**TASK**:
Take the lines from the beginning of the data below through the line holding "thumb cmc: (321, 286)" and return exactly those.

**TASK INPUTS**:
--- START ---

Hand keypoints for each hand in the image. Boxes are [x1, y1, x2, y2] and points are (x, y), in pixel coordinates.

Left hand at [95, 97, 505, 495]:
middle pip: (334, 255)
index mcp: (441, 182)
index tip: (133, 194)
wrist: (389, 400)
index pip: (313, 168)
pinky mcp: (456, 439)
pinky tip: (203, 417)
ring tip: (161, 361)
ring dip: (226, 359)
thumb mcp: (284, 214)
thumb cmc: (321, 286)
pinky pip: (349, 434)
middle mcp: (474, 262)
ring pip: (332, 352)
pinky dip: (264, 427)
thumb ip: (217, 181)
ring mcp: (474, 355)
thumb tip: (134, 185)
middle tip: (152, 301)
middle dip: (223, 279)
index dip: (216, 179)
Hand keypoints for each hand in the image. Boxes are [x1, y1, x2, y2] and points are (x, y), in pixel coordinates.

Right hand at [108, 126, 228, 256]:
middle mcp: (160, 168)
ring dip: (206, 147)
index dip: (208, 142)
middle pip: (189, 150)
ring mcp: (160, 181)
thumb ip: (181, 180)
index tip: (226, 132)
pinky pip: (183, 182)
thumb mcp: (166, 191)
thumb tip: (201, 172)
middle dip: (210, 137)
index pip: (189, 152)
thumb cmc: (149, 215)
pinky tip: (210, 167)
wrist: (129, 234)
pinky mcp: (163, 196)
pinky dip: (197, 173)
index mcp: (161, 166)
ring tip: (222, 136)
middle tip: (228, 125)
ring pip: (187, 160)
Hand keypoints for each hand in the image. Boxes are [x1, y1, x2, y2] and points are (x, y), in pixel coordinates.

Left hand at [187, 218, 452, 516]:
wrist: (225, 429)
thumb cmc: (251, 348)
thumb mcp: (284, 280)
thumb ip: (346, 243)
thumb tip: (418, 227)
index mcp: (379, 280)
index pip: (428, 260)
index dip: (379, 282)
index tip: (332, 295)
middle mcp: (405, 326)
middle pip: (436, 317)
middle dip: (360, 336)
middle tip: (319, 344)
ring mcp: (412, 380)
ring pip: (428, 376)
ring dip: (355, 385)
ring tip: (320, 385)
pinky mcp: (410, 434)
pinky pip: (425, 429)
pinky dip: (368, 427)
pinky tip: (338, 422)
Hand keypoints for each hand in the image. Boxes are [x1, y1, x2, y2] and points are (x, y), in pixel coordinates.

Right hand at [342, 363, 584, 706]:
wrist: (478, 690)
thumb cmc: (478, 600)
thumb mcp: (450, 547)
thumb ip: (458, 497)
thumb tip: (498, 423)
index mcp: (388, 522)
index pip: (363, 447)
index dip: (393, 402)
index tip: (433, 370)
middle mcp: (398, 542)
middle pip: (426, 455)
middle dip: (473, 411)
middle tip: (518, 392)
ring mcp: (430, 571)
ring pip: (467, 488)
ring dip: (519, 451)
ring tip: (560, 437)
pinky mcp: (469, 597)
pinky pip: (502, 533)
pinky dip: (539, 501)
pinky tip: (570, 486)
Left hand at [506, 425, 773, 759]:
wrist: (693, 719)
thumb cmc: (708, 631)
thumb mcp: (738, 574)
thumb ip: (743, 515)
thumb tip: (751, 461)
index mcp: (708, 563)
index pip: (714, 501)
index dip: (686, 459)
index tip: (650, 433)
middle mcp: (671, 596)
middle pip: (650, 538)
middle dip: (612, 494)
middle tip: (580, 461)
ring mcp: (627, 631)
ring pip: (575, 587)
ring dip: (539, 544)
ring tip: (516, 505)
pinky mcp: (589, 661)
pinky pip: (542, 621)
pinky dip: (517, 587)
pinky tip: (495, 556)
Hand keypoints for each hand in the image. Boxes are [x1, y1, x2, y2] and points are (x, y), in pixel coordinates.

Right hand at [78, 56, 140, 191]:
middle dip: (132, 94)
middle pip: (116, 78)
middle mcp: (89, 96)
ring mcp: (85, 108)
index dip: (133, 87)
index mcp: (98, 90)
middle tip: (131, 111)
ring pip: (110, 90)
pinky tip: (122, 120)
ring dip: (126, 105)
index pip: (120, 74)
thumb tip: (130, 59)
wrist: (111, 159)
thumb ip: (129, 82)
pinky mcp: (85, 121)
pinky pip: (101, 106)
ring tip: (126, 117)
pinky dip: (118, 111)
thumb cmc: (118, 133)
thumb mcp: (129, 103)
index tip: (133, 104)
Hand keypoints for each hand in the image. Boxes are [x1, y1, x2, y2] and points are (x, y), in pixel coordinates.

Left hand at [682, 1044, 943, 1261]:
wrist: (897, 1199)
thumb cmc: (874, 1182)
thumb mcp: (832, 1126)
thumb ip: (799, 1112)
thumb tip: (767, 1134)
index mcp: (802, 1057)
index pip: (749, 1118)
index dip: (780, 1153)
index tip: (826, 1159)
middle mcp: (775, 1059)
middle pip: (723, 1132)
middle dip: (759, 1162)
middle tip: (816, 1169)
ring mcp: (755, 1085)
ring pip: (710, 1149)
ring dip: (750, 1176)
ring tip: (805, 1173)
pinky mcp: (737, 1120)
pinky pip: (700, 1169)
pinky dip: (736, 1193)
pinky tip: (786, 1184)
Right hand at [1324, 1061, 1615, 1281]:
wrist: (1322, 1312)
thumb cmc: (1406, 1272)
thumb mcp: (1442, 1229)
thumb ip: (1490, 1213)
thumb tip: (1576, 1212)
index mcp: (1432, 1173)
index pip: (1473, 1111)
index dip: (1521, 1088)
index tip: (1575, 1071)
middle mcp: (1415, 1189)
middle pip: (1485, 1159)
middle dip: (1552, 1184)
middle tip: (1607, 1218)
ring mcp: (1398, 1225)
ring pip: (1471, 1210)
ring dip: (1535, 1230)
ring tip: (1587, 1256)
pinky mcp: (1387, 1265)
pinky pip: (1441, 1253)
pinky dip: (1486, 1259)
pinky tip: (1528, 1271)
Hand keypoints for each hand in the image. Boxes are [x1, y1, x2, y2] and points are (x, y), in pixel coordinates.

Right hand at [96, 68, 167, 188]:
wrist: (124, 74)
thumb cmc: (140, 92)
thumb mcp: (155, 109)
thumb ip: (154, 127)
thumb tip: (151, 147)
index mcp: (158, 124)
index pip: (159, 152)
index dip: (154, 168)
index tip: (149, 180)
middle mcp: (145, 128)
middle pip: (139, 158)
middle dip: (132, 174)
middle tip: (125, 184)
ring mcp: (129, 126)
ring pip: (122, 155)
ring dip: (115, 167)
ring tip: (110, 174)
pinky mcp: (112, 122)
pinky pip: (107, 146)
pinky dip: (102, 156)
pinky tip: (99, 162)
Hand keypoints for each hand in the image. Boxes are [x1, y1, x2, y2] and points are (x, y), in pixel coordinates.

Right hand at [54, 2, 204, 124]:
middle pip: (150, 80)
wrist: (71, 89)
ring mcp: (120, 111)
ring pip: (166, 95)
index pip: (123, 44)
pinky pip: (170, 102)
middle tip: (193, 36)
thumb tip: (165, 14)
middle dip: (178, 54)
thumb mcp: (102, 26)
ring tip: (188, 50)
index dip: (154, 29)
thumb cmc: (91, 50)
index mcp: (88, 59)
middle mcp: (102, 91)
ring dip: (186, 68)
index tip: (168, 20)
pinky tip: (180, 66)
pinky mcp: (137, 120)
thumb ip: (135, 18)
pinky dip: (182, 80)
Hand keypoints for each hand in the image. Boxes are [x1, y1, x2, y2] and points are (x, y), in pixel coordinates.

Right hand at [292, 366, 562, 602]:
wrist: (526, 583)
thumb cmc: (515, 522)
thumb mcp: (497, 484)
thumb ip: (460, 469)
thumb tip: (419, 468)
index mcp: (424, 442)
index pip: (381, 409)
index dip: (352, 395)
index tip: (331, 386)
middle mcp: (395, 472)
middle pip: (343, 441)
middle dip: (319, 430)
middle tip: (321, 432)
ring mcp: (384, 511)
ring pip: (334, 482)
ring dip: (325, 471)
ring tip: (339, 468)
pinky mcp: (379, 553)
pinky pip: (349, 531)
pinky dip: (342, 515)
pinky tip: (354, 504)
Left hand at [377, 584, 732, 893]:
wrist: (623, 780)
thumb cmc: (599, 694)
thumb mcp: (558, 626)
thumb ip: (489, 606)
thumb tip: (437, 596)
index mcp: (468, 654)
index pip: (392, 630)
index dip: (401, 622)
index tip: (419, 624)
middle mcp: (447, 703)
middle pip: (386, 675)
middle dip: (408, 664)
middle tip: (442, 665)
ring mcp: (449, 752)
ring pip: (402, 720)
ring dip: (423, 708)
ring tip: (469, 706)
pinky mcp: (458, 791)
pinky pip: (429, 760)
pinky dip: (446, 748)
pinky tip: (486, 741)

--- END ---

**RESPONSE BOX**:
Hand keypoints for each hand in the image. Boxes are [x1, y1, x2, y2] and points are (x, y), in pixel coordinates.

Left hand at [95, 97, 505, 495]:
middle pip: (334, 255)
index mcp: (441, 182)
index tip: (133, 194)
wrist: (389, 400)
index pip: (313, 168)
pinky mcp: (456, 439)
pinky tip: (203, 417)
ring tip: (161, 361)
ring dip: (226, 359)
thumb mcp: (284, 214)
thumb cmc: (321, 286)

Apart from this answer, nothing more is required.